Current planning of IMRT is based on dose optimization and not on biological outcomes such as tumor control and normal organ complications. It is widely recognized that biologically based treatment plan optimization is required to realize the full potential of IMRT technology. A few years ago, I began work on the determination of radiation dose distributions that maximize tumor control probability (TCP) in heterogeneous tumors for fractionated radiation therapy protocols will be described. This was done for tumor volumes whose radiation response is characterized by the linear quadratic model, with spatially and temporally varying radiosensitivities, repopulation rates and cell densities. Recently obtained results on the necessary condition for achieving TCP that increases with each fraction that was found will be described. Under certain conditions an acceptable TCP cannot be achieved, and this is highly dependent on the temporal behaviors of the repopulation and radiosensitivity. This effect was not considered before, and may provide a partial explanation of treatment failures.
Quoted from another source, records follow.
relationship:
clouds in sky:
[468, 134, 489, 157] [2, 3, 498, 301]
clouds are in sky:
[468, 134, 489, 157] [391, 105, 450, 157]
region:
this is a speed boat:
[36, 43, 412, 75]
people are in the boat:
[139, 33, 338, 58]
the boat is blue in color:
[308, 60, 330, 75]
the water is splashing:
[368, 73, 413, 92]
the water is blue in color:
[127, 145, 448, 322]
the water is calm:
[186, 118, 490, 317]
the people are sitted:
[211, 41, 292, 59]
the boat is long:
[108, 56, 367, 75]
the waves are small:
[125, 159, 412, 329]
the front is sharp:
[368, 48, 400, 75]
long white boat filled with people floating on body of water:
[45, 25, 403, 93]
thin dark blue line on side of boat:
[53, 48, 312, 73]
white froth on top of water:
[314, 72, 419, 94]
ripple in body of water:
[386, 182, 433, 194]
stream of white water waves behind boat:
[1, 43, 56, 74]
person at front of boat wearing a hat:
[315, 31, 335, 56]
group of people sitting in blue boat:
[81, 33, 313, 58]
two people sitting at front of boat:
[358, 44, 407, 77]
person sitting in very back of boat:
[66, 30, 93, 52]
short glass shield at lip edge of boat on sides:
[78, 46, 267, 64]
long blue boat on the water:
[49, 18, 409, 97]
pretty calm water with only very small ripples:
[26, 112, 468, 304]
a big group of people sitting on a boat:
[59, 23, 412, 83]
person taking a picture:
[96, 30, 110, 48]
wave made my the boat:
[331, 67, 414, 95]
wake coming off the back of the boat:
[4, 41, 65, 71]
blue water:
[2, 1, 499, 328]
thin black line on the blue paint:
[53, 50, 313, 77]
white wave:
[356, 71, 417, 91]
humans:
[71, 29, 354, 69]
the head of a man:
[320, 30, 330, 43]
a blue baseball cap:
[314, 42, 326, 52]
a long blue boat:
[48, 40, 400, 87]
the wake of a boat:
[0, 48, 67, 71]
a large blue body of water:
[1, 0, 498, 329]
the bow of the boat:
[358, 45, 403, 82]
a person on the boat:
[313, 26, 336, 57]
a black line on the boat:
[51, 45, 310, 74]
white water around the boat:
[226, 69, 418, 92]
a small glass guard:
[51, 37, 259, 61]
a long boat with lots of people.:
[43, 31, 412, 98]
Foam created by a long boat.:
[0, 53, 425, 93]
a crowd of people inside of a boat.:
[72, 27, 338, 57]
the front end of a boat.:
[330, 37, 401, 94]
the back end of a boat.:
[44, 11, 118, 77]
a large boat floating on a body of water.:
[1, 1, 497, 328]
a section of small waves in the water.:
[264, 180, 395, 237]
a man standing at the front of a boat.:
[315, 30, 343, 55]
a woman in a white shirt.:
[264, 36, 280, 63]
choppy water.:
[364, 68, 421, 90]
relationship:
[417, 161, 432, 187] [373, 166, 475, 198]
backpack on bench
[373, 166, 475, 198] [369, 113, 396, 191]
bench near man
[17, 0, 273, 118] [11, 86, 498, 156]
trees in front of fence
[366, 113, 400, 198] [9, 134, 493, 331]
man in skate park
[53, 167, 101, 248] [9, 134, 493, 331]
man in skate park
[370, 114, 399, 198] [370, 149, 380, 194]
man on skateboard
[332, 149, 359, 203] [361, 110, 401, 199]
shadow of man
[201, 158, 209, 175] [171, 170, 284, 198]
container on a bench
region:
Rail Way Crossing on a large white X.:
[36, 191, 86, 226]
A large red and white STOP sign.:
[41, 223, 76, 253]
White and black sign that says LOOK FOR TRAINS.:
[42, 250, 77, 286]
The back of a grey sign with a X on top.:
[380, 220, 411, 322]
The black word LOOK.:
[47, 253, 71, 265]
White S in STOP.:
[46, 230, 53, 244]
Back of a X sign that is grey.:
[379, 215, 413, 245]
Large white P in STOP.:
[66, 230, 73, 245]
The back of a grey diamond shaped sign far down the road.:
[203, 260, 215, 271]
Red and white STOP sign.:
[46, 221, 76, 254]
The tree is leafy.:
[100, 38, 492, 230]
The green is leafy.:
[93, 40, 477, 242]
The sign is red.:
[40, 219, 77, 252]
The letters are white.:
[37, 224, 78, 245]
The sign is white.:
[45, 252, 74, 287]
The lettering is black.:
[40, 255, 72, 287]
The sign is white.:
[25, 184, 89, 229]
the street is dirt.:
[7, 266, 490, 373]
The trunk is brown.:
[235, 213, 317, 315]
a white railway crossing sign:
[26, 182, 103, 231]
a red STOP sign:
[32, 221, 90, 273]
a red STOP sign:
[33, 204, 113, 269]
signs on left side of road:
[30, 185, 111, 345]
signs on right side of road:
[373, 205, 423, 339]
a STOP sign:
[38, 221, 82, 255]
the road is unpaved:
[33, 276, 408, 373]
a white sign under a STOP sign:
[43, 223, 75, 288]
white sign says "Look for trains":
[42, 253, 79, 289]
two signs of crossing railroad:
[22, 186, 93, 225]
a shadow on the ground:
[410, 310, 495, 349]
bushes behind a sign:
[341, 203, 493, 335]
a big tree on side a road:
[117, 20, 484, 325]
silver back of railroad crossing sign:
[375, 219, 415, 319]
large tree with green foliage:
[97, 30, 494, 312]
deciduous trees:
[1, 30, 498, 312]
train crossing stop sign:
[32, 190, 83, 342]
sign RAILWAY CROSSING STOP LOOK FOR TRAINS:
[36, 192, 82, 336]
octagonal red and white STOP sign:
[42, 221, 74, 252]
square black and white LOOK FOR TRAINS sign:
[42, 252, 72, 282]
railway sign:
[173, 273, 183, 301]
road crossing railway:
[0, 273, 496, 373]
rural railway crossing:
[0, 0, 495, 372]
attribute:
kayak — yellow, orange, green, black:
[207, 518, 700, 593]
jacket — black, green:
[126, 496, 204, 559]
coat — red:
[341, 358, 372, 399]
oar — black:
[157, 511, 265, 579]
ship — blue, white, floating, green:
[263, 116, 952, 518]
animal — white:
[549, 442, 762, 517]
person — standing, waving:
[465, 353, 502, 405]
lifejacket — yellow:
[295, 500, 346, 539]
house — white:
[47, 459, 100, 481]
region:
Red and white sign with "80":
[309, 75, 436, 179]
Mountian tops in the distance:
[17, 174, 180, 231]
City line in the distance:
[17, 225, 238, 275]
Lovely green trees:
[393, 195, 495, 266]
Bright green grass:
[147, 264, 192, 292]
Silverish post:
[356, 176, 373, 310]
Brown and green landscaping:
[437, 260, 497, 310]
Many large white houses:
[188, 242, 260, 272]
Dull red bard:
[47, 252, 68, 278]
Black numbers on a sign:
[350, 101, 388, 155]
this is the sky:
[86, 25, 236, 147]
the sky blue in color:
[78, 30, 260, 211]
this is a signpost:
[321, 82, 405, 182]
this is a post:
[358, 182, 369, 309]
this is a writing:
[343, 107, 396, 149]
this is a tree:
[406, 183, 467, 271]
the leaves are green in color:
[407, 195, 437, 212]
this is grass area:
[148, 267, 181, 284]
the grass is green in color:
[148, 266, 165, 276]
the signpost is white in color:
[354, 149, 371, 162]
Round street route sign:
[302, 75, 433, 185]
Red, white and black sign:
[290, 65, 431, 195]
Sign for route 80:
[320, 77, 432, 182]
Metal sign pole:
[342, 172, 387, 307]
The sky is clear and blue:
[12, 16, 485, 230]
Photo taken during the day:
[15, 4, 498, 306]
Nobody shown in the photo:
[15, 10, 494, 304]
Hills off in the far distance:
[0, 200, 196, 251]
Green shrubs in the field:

Radiotherapy planning is based on imaging studies taken several days prior to the initiation of therapy and patients undergo daily treatment sessions for up to several weeks. Successful treatment requires positioning a patient so that the geometric relation between target volume and delivery unit is identical to the 3D computer model. Typically, a margin is added to the target volume to account for known differences. Although this insures that the target is hit, addition of a margin increases the treatment toxicity. However, certain tumors move with the respiratory cycle. This has significant implications for imaging studies and has prompted 4DCT acquisition. Treatment rooms now incorporate planar imaging, fluoroscopy, and cone beam CT with the patient positioned on the treatment unit. Techniques to best utilize these technologies are evolving rapidly. Preliminary results of our investigation of methods for monitoring respiratory motion, registering in room kV x-ray images to 4DCT, and localization with implantable markers will be described.